When I was an undergraduate, in the dim and distant past, I attended lectures assiduously because that was expected of students. To put it bluntly, though, I don’t think I ever learned anything much from doing so. My real learning was done back in my room, with books and problem sheets as well as my lecture notes, trying to figure out how the physics all went together with other things I had learned, and how to apply it in interesting situations. Sometimes the lecture notes were useful, sometimes not, but I never felt that I had learned anything until I was confident that I knew how to apply the new concepts in solving problems.

But I did find some lectures very enjoyable and worthwhile, because some lecturers were good at making students feel interested in the subject.  The enthusiasm and depth of understanding conveyed by someone who has devoted their life to the study of a subject can be  infectious, and a very enjoyable form of entertainment in its own right. That’s why public lectures remain popular; their intrinsic educational value is limited, but they serve to stimulate the audience to find out more. That’s if they’re good, of course. They can have the opposite effect also.

At Cardiff – like other universities – we hand out questionnaires to students to get feedback on lecturers. Usually the thing that stands out as making one lecturer more popular than others is their enthusiasm. Quite rightly so. If someone who has made a career out of the subject can’t be enthusiastic, why on Earth should the students?

For other comments on what makes a good lecture, see here.

What makes a lecture useless is when it is used simply to transfer material from the lecturer to the student, without passing through the mind of either participant. Slavishly copying detailed notes seems to me a remarkably pointless activity, although taking notes of the key points in a lecture devoted primarily to concepts and demonstrations is far from that. Far better to learn to use resources such as textbooks and internet sites effectively than to endure an hour’s dictation. We don’t want our students to learn physics by rote; we want them to learn to think like physicists!

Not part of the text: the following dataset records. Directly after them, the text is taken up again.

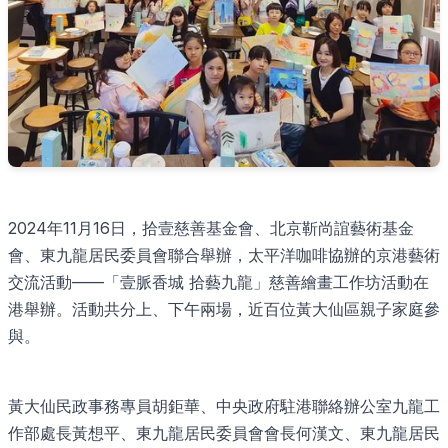
2024年11月16日，拾壹慈善基金會、北京靳尚誼藝術基金
會、東九龍居民委員會聯合舉辦，太平洋咖啡協辦的京港藝術
交流活動——「壹脈香城 拾藝九龍」慈善繪畫工作坊活動在
港舉辦。活動共分上、下午兩場，近百位黃大仙區親子家庭參
與。
黃大仙民政事務專員胡鉅華、中央政府駐港聯絡辦公室九龍工
作部處長黃想平、東九龍居民委員會會長何漢文、東九龍居民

While I’m on about lectures, I’ll also add that I think the increasing use of Powerpoint in lectures has its downside too. I started using it when I moved to Cardiff, but never felt comfortable with it as a medium for teaching physics. This year I’m going to scrap it. I would revert to “chalk-and-talk” if we had any blackboards, so I’ll have to make do with those hideous whiteboard things. Not all progress is good progress.

Anyway, what we’ve recently done with our new courses in the School of Physics & Astronomy at Cardiff University is to start to move away from an over-reliance on lectures. One way we’ve done this is to merge some of our smaller modules. Whereas a 10-credit module used to have two lectures a week, the new 20 credit modules now have the same number of lectures, complemented by two hours of problems classes in which the students work through exercise with staff members lending assistance. Initial reaction from the students is positive, though there have been some teething troubles. We’ll just  have to wait for the examination results to see how well it has worked.

I dare say other departments around the country are making similar changes in teaching methods in response to the availability of new technologies and changes to the school curriculum. But of course its a path that other trod before. It’s good to have the chance to end by congratulating Derek Raine of the University of Leicester for his MBE in the New Years Honours List for his contributions to science education. He was arguing for a different approach to physics teaching when many of us were still in short pants. It’s just a pity we’ve taken such a long time to realise he was right.

Now the sky’s blue so I can go and do my shopping. Toodle-pip!